[Jacob van Heemskerk]
Heemskerk, Jacob van -, 1567-1607, voer 1596 voor de Amsterdamse regering uit met Jan Cornelisz. de Rijp, om de N. zeeweg naar Indië te vinden: de beroemde Tocht naar Nova Zembla, beschreven door Gerrit de Veer. Van hemzelf bleef een journael bewaard van zijn tocht van 1598-1600. In 1598 voer hij uit met Van Neck, werd 1599 vice-admiraal, zeilde van Jacatra naar Toeban, Grissee, Ambon en weer naar Bantam; 1600 in Nederland terug. Sneuvelde voor Gibraltar. Zijn tocht naar Nova Zembla bezongen door Tollens in de Overwintering; Bogaers behandelde zijn Tocht naar Gibraltar; H.A. Meijer vereerde hem in zijn groot romantisch dichtverhaal Heemskerk, zijn laatste gedicht. De slag bij Gibraltar werd verheerlijkt in een Triumphe-lied op de wijs van Ps. 68, in een Liedeken op de wijze van Maximiliaan de Bossu, en in nog een Victoryliet.

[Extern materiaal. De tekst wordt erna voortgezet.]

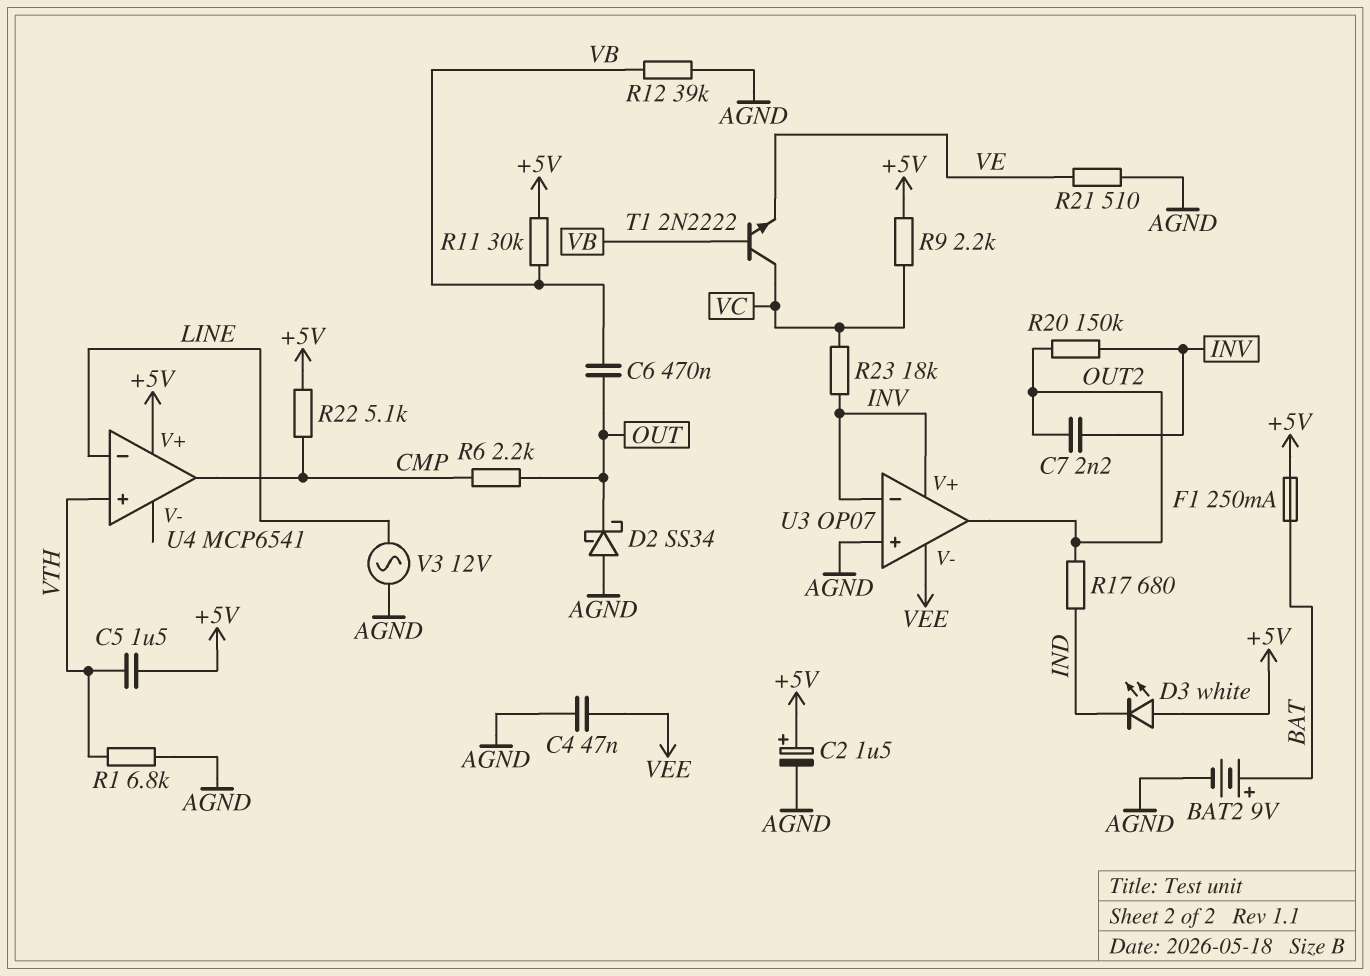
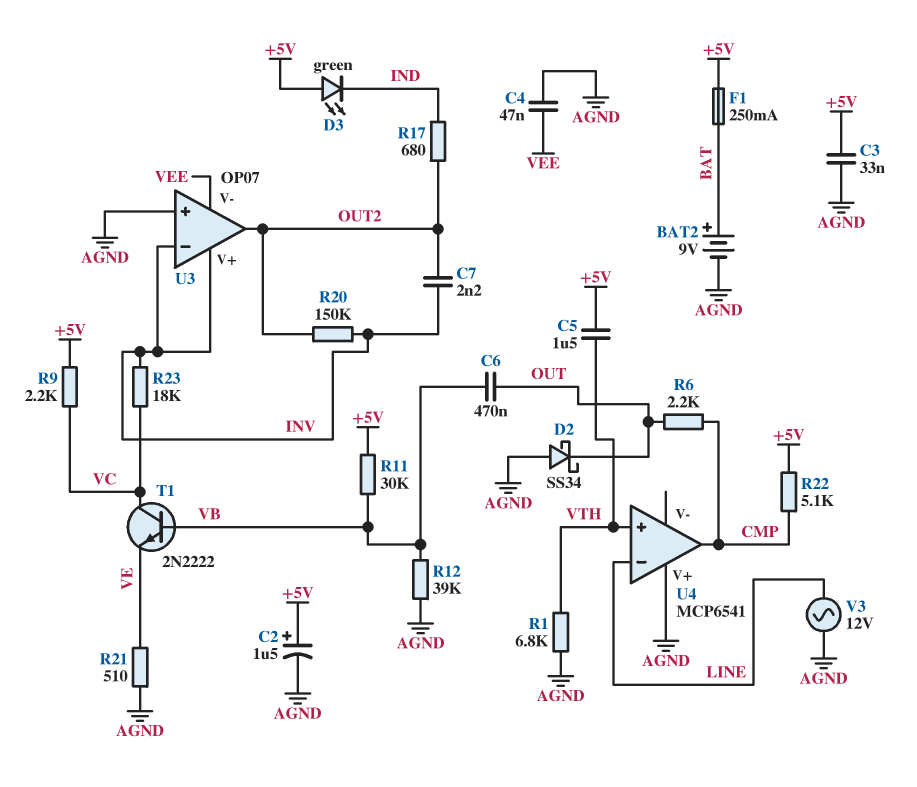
C3: none -> 33nF (+5V, AGND)
D3: LED white (A +5V, K IND) -> LED green (A +5V, K IND)
U4 pin V+: +5V -> AGND

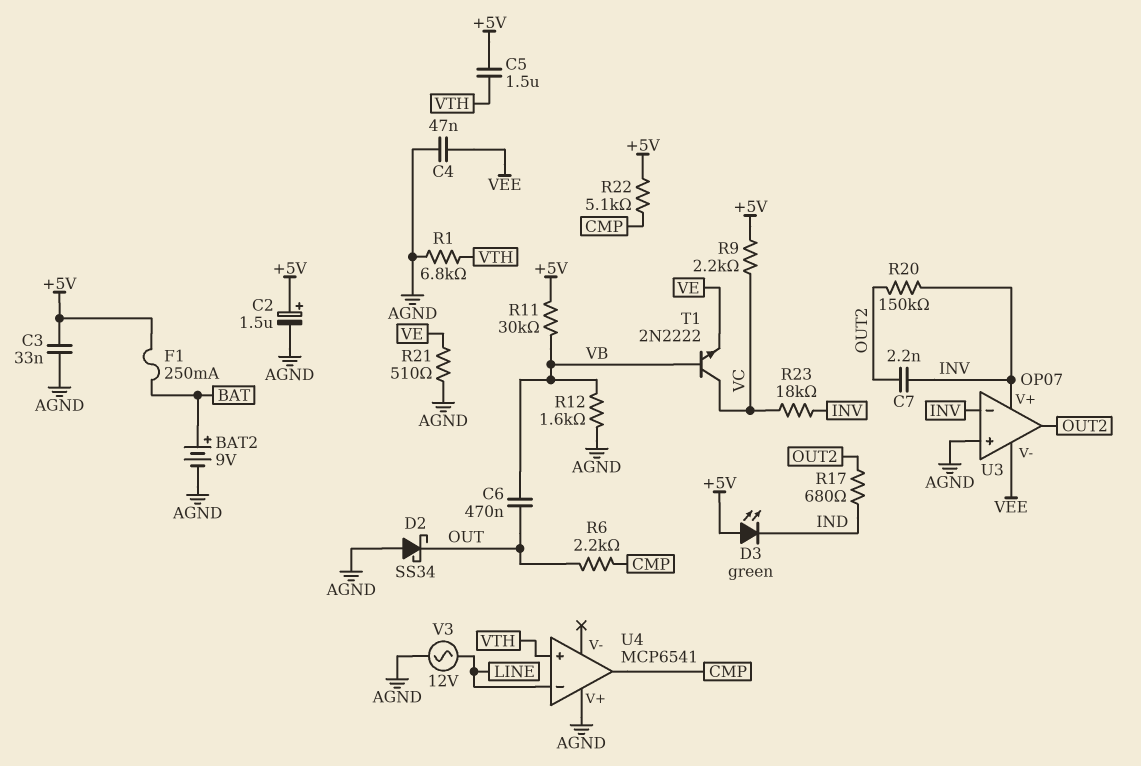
R12: 39k (AGND, VB) -> 1.6k (AGND, VB)

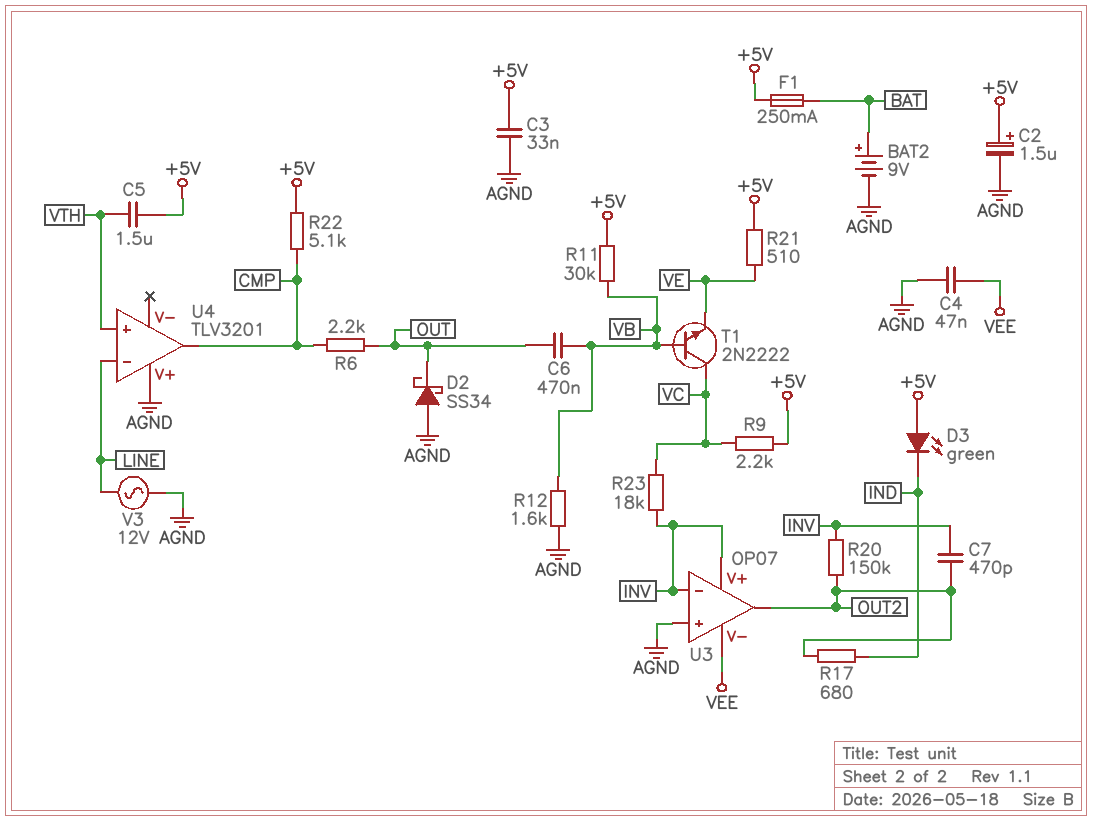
C7: 2.2nF (INV, OUT2) -> 470pF (INV, OUT2)
R1: 6.8k (AGND, VTH) -> none
R21: 510 (AGND, VE) -> 510 (+5V, VE)
U4: MCP6541 -> TLV3201

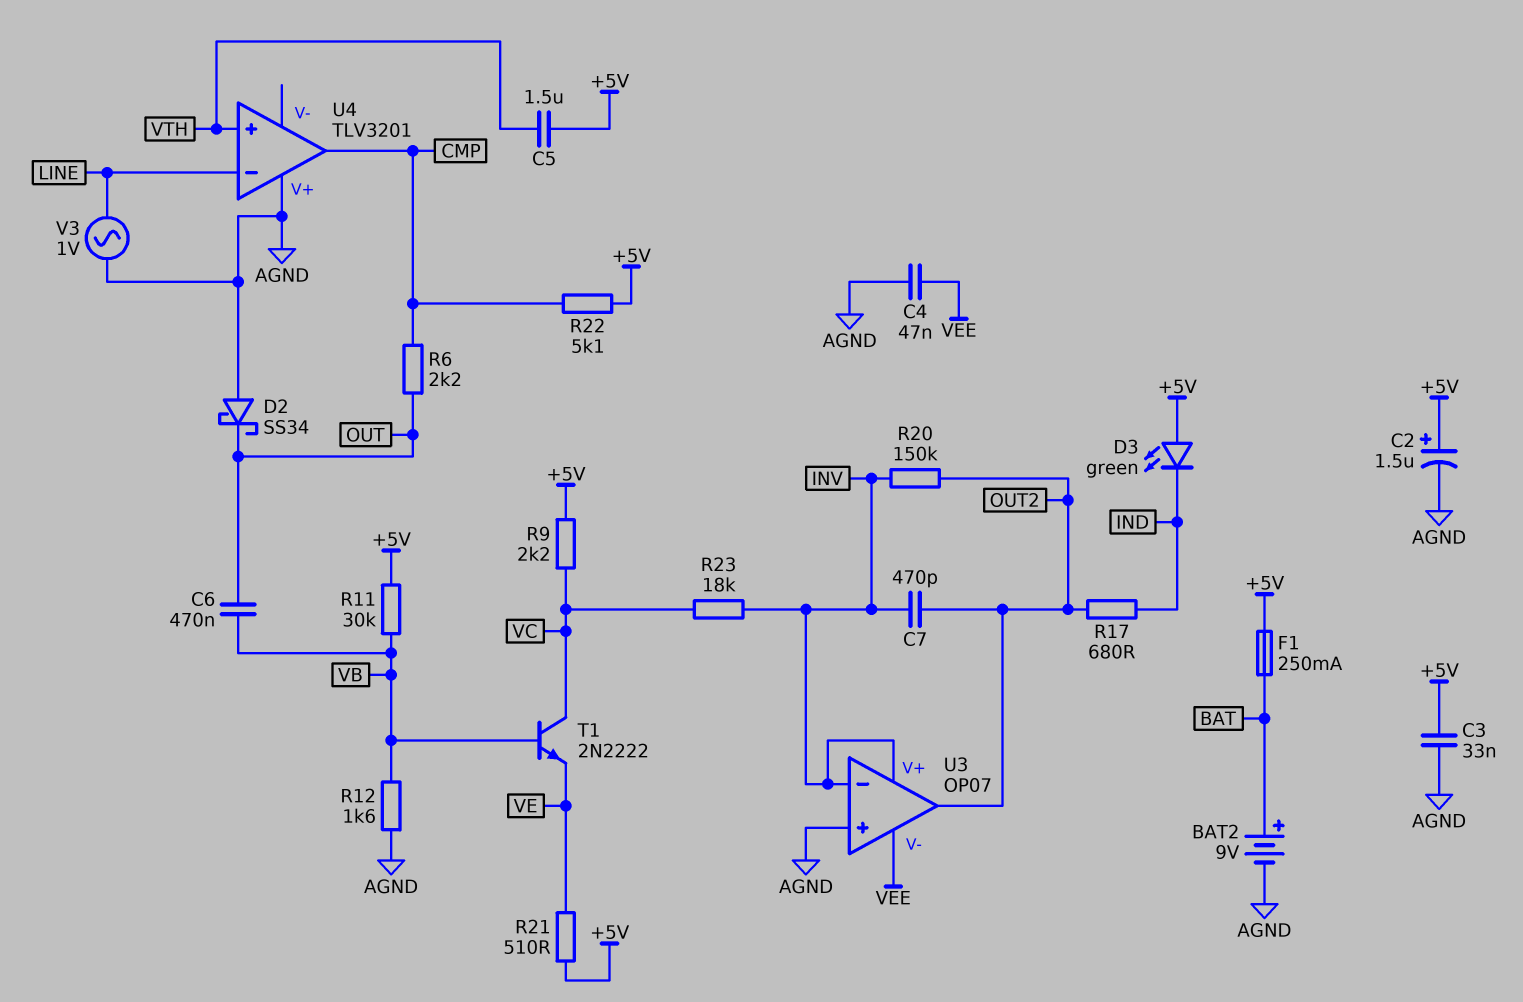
V3: AC 12V (AGND, LINE) -> AC 1V (AGND, LINE)

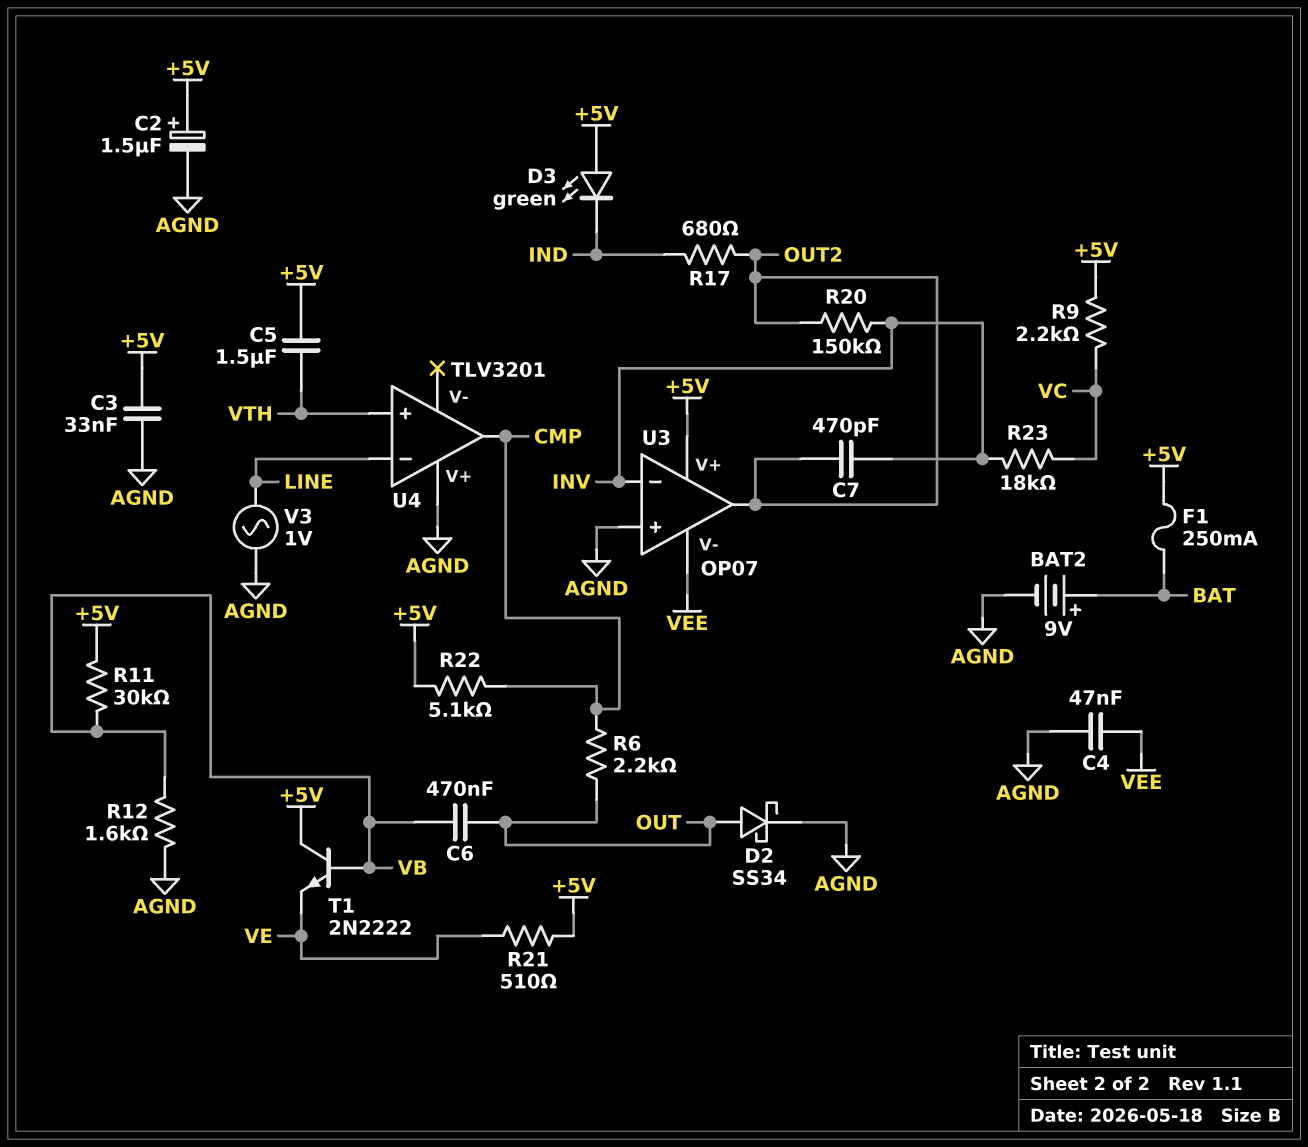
D2: schottky SS34 (A AGND, K OUT) -> schottky SS34 (A OUT, K AGND)
T1: NPN 2N2222 (B VB, C VC, E VE) -> NPN 2N2222 (B VB, C +5V, E VE)
U3 pin V+: INV -> +5V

D. Heinsius schreef een lijkdicht, Scriverius een grafdicht; Hooft dichtte een bijschrift bij de glasschilderij in de Zuiderkerk en maakte Heemskerks grafschrift in de Oude Kerk van Amsterdam:
Heemskerck die dwers door 't ijs,
en 't ijser dorste streven,
Liet d'Eer aen 't landt, hier 't lijf
voor Gibraltar het leven.
En dan is er nog een gedicht op de kogel, die Heemskerk het leven nam en die in Velzen gebruikt werd, om mosterd mee te malen. (Varen en Vechten.)